= Mountain Angel =

2001 song by Dolly Parton

Mountain Angel is a song written and performed by Dolly Parton off of her 2001 album Little Sparrow. This song, including the other tracks from the album, was recorded at ‘Oceanway and The Doghouse’ in Nashville, and at ‘Schnee Studios’ in Los Angeles. Mountain angel is a bluegrass piece with elements of folk. In order to match the success of her previous album, The Grass is Blue, Dolly used the band Nickel Creek and the backing vocals of Alison Krauss to create a new innovative bluegrass sound. The song was performed on several occasions including Larry King: Live to promote Little Sparrow and the Live and Well Tour. It was also written as a tribute, and dedicated, to her father who told her these wild stories in the Great Smoky Mountains.

== Synopsis ==
The song follows a beautiful female protagonist – referred to as a Mountain Angel –who is corrupted by a passerby who she falls in love with and marries. He leaves her and her town as abruptly as he arrived leaving the girl confused and depressed. She eventually loses her mind and flees to the mountains. From the mountains she watches over the town that she once called home. There’s talk about her having a child that didn’t make it past birth, which she mourns from the mountains, by howling. She spends the last years of her life roaming the mountains clothe-less and being referred to as a witch. The juxtaposition is also made, the young girl who was pale and beautiful, who was loved by her family and the wider community, to this deranged woman who lost all she had.

== Concept ==
Mountain Angel is written in the key of D and is completely acoustic. It has a 4/4 time signature with 63 bpm. The song goes for seven minutes, which is unusual for a song. This is because Little Sparrow was released on Dolly’s record label ‘Sugar Hill’ and Dolly had full control over the concept and songs. The speed is andante and maintains this throughout the whole piece, however the dynamic changes several times between each section from piano all the way through to forte. The instrumentation includes three guitars, a double bass, a mandolin, a violin, a banjo, a fiddle, a dulcimer, two whistles, and two backing vocalists. The Vocal range of the song is E – A# above middle C. The vocal is very repetitive throughout the verses; this is done to feature the story of the song rather than distracting the audience with an ever-changing melody.

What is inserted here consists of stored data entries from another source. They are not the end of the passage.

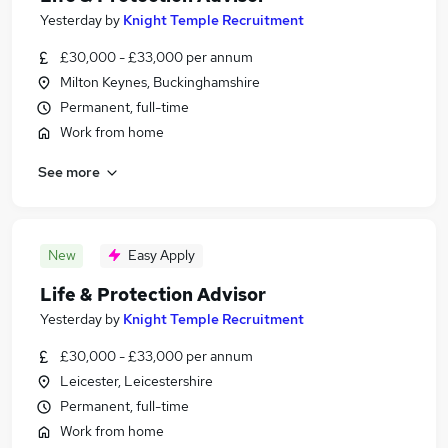
Yesterday
by
Knight Temple Recruitment
£30,000 - £33,000 per annum
Milton Keynes, Buckinghamshire
Permanent, full-time
Work from home
See more
New
Easy Apply
Life & Protection Advisor
Yesterday
by
Knight Temple Recruitment
£30,000 - £33,000 per annum
Leicester, Leicestershire
Permanent, full-time
Work from home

The song begins with the sound of one of the acoustic guitars plucking the ostinato that played throughout the piece. This is accompanied by another acoustic guitar strumming on every second beat. The main vocalist comes in after two bars and sings in her light, soft tone. She sings for 8 bars. The Violin is introduced in bar 8 of the piece playing a short melisma over the guitars. The banjo is plucked in bar 10 as Dolly finishes singing the first section. The banjo is continually plucked throughout the second section. The double bass is the played in bar 17. As Dolly sings the chorus, the backing vocals join her ‘Oh’s’. The instruments pick up in dynamics during the chorus. One backing vocalist joins the main vocalist during the final line of the chorus- “He lifted her so high, then let her drop”. There are minimal changes throughout the second verse with the exception of the violin become more prominent and the backing vocals highlighting more lines. The bridge breaks down to just two guitars and hints of a violin as the vocals almost speak the lyrics. The mandolin, however, is featured heavily in this part of the track-using glissando. The bridge goes for 16 bars.

The following chorus has backing vocals all the way through and is forte. Verse 3 introduces the flute subtly. And the instrumentation remains fluent and consistent throughout the rest of the piece.